◆ Tasks for this exercise ◆
**a.** Return the passage of the Adam Sztykiel biography starting at "- Born: Adam" and ending at "border of Detroit.".
**b.** According to the Adam Sztykiel biography, which university did Sztykiel graduate from in 2000?
**c.** Continue the Adam Sztykiel biography from the point where it stops.

◆ Passage to read ◆
★ ★ ★
- Born: Adam John Sztykiel Detroit, Michigan, U.S.
- Occupations: Television producer Film producer Television writer Screenwriter
- Years active: 2000–present
- Known for: Undateable

= Adam Sztykiel =

American screenwriter (active 2000– )

Adam John Sztykiel is an American television and film producer and screenwriter known for such television series and films as Undateable, which he also created based on the book Undateable: 311 Things Guys do That Guarantee They Won't be Dating or Having Sex by Ellen Rakieten and Anne Coyle, Due Date, and Made of Honor.

== Early life ==
Sztykiel was born in Detroit, Michigan. His 2014 series Undateable is set in Ferndale, Michigan, a suburb on the northern border of Detroit.

In 2000, he graduated from University of Southern California.

== Career ==

Sztykiel made his screenwriting debut with the 2008 romantic comedy film Made of Honor. After writing other films, his writing for television started under the mentorship of long-time sitcom writer and producer Bill Lawrence, who was executive producer of Undateable (2014–2016), which Sztykiel had created. Undateable is a notable project in that in the third season all thirteen episodes were recorded live. Each live episode was recorded twice, one taping airing live on the east coast, and a second live taping for the west coast. Sztykiel noted that between the east coast and west coasting airings he would be rewriting the script for the next broadcast.

In 2018, Sztykiel and his wife, podcaster Ellie Knaus, sold a comedy to ABC entitled Because Kids. The comedy was inspired by Knaus' podcast Atomic Moms. The series did not move beyond the development stage, Sztykiel and Knaus reunited creatively when they developed a feature in 2024.
★ ★ ★
◆ Data section ◆
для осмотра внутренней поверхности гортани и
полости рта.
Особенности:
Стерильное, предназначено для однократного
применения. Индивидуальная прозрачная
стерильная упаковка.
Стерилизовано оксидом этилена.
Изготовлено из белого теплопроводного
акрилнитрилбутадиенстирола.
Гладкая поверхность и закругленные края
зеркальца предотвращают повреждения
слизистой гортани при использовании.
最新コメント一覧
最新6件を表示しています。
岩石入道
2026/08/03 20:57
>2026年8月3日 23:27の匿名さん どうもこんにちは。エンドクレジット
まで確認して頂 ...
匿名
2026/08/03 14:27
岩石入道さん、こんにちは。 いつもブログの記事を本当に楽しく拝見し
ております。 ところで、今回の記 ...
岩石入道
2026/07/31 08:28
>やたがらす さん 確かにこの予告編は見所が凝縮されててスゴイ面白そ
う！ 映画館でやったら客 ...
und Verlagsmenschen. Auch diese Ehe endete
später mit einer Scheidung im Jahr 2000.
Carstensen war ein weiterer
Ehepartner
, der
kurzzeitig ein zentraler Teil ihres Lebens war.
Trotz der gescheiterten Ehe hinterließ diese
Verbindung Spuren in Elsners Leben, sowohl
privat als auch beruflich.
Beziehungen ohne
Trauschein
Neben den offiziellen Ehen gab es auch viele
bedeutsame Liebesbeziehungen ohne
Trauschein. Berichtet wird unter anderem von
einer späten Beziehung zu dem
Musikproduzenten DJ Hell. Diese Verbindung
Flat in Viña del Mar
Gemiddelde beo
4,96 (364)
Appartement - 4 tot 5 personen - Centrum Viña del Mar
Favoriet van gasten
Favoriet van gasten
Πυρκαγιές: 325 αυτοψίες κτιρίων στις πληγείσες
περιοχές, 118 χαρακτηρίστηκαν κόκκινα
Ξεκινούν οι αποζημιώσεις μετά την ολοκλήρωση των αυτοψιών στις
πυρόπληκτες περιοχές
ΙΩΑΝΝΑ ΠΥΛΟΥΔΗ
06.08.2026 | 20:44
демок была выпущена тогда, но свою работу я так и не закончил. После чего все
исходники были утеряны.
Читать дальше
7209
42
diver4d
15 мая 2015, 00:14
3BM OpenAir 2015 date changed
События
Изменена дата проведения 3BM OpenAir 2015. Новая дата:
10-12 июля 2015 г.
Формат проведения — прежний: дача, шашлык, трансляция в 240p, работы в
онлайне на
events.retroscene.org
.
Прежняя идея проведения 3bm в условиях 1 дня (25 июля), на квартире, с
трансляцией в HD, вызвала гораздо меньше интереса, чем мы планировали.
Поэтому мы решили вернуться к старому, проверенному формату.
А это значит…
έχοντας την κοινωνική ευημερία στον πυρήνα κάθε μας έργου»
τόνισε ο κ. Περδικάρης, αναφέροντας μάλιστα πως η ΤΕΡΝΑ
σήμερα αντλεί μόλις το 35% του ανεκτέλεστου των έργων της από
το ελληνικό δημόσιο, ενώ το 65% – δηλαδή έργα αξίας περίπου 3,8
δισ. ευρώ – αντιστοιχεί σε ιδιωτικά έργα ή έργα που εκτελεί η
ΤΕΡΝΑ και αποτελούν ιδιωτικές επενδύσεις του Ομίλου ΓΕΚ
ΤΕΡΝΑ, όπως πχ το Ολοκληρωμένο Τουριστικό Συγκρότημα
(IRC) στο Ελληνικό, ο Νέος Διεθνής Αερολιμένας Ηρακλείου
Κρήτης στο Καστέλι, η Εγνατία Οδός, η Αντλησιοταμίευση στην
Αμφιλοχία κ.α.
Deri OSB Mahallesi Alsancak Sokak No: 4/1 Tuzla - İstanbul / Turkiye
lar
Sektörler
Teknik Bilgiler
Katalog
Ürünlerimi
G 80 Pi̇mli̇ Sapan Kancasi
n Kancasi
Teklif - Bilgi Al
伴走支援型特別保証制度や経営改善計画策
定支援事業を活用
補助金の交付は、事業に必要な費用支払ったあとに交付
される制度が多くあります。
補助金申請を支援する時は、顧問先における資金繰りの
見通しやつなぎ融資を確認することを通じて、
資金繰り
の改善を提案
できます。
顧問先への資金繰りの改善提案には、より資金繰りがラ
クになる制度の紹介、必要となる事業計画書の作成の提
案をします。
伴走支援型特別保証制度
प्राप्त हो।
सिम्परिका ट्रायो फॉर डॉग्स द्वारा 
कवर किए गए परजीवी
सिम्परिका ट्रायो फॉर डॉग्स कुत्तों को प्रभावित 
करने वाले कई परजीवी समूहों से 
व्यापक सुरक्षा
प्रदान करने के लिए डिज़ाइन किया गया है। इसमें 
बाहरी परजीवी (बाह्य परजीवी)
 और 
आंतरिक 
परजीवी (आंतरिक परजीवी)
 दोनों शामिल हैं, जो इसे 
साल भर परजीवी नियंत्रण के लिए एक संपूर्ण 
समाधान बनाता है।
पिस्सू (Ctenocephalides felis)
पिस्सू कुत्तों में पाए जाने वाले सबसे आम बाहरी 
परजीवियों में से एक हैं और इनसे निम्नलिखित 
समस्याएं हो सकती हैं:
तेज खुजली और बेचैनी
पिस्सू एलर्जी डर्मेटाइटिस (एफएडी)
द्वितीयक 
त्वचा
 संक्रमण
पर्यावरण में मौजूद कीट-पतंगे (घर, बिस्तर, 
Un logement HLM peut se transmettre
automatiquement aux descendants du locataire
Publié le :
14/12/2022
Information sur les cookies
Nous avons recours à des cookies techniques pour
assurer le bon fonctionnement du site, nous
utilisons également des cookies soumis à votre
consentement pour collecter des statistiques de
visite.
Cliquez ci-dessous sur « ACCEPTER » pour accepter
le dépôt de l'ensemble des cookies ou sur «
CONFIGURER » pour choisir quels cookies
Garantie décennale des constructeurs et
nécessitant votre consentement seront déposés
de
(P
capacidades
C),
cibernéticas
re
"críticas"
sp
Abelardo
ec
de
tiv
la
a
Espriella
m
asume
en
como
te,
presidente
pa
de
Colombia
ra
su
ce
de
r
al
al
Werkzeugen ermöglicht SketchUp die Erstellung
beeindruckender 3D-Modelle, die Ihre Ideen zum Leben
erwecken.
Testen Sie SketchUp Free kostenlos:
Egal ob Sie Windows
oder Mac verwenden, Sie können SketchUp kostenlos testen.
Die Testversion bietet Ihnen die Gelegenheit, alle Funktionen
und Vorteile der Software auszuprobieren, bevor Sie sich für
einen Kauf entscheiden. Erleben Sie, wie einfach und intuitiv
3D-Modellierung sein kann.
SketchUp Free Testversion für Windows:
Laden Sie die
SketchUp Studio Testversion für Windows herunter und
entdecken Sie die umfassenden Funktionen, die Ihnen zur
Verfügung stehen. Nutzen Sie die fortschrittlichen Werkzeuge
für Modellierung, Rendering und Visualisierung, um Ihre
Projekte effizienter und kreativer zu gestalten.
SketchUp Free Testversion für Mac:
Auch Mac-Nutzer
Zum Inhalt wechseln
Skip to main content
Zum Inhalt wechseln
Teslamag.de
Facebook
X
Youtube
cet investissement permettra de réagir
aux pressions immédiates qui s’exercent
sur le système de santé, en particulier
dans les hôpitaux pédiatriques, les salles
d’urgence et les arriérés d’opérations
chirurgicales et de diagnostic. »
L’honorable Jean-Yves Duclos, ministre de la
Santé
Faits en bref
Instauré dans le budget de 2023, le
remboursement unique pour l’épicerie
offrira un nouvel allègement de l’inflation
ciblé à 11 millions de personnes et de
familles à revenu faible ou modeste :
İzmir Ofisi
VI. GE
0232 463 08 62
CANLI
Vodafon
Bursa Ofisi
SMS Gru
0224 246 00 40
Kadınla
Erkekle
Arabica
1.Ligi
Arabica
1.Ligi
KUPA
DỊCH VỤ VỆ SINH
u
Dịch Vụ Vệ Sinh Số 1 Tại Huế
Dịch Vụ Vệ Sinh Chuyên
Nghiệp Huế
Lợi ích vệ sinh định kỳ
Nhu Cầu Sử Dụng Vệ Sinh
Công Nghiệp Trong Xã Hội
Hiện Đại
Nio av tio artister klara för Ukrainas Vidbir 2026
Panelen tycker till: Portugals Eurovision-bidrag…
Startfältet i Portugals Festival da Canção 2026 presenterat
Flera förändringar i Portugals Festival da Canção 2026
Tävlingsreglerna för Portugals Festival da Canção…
★ ★ ★
◆ Task-by-task outputs ◆
**a.**
- Born: Adam John Sztykiel Detroit, Michigan, U.S.
- Occupations: Television producer Film producer Television writer Screenwriter
- Years active: 2000–present
- Known for: Undateable

= Adam Sztykiel =

American screenwriter (active 2000– )

Adam John Sztykiel is an American television and film producer and screenwriter known for such television series and films as Undateable, which he also created based on the book Undateable: 311 Things Guys do That Guarantee They Won't be Dating or Having Sex by Ellen Rakieten and Anne Coyle, Due Date, and Made of Honor.

== Early life ==
Sztykiel was born in Detroit, Michigan. His 2014 series Undateable is set in Ferndale, Michigan, a suburb on the northern border of Detroit.

**b.** The University of Southern California.

**c.**
In 2020 Sztykiel was hired to write and executive produce the film Scoob! from Warner Brothers. Two yearslater, in 2022 he was hired to write an early draft for the super-hero film Black Adam. Neither of these films was received well by critics, with both films falling below 50% approval from critics on Rotten Tomatoes.

In February 2022, it was announced that Sztykiel would be making his directorial debut with a script he wrote for the HBO Max live-action superhero film Wonder Twins, based on the DC Comics characters of the same name; in May 2022, just weeks before the July start of filming, HBO Max owner Warner Bros. Discovery cancelled the project. In April 2024, it was announced that he would be making his directorial debut with a comedy film. He would also once again team up with his wife to co-write the film. The film was called Let's Have Kids!. As of 2026 the film has yet to be released.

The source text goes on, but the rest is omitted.